Wstępnie zarezerwowaliśmy 10 kajaków dwuosobowych, ale w ostatniej chwili ze składu wypadła nam czterosoobowa rodzina. No cóż pogoda nie była obiecująca. A my mimo to, zdecydowaliśmy się podjąć wyzwanie.
No i mieliśmy szczęście, bo to były jedyne 3 godziny w ciągu dnia, podczas których nie padał deszcz. Trasa spływu prowadzi przez rzekę Skrwę - prawy dopływ Wisły, na terenie Brudzeńskiego Parku Krajobrazowego.
Rzeczywiście kierowcy jadą do Cierszewa, wysadzając pozostałych pasażerów o godzinie 16:00 w niepozornym miejscu wskazanym przez organizatora, tuż przed mostem w Radotkach. Polna droga wprowadza nas w las, by wreszcie dosiąść kajaków i z nurtem rzeki pokonać 5 kilometrowy odcinek prowadzący do ośrodka w Cierszewie. Po kilkunastu minutach oczekiwania nasi kierowcy razem z kajakami dojeżdżają do miejsca startu. Wsiadamy w 8 kajaków, a grupa liczy 15 osób.
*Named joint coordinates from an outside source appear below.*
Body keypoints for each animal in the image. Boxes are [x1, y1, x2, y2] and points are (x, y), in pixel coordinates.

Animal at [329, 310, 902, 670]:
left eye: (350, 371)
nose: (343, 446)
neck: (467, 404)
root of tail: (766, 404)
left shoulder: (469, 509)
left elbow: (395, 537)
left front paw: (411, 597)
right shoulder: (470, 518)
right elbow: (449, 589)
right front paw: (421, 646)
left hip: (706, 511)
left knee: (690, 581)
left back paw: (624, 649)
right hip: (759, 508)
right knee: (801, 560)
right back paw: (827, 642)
Cena wynajmu razem z transportem wynosi 30 zł za kajak.
Sprawnie logujemy się w kajakach. |
- wymagany strój sportowy i obuwie gumowe - minimum klapki, choć znacznie lepsze są crocsy mocno trzymające się nogi.
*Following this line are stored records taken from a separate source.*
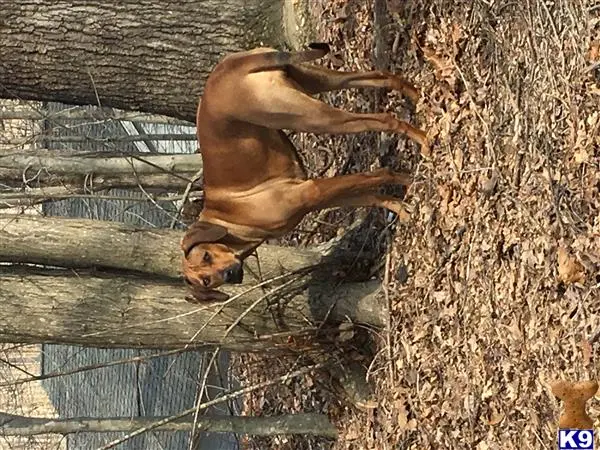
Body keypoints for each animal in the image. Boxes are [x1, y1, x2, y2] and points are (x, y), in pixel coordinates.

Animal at [182, 44, 426, 300]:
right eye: (206, 281)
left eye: (206, 255)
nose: (229, 274)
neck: (231, 222)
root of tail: (230, 68)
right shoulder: (317, 199)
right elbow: (374, 196)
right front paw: (404, 209)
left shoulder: (311, 192)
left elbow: (379, 175)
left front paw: (408, 181)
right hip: (313, 80)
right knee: (383, 77)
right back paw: (417, 96)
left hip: (309, 116)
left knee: (385, 120)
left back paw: (426, 141)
- Warto wziąć etui wodoszczelne na telefon,
- kremy z filtrem,
- czapki na głowę,
- ręczniki i kąpielówki, gdybyśmy mieli się skąpać...
Wszyscy dostają kapoki i wiosła. Jest przy tym sporo śmiechu i zabawy, wszak większość drużyny pierwszy raz próbuje sił w kajakarstwie.
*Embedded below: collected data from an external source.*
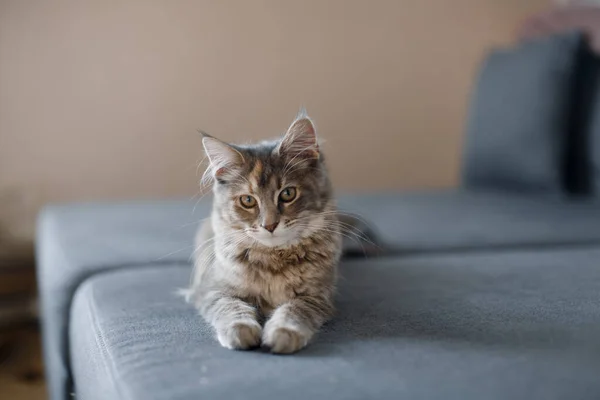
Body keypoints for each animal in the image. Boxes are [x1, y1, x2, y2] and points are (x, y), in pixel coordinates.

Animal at [188, 109, 344, 354]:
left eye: (288, 194)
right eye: (248, 200)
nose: (269, 225)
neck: (274, 261)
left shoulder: (318, 296)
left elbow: (294, 311)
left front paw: (283, 333)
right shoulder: (212, 291)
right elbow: (231, 308)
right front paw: (240, 331)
Radek ma nowego kompana - Oskar szybko pojął zasady wiosłowania.
Wszyscy mają niezły ubaw, szczególnie za sprawą wyjatkowej pary.
Mysza i Renata pokonują rzekę wszerz, śmiejąc się przy tym do rozpuku.
Mieliśmy nawet do pokonania mini wodospad i nawet nam się to bez trudu udało. A już miałyśmy robić przenoskę. Po niespełna półtorej godziny - choć w moim przypadku to były pewnie ze dwie - docieramy do mety.
Jeszcze tylko rodzinne zdjęcie...
i nieudolne próby zrobienia zdjęcia grupowego.
To tu - w Cierszewie czekają nasze auta. Spływ to było świetne zespołowe doświadczenie i taki przedsmak prawdziwego spływu. Z przyjemnością spróbujemy swoich sił na dłuższej trasie.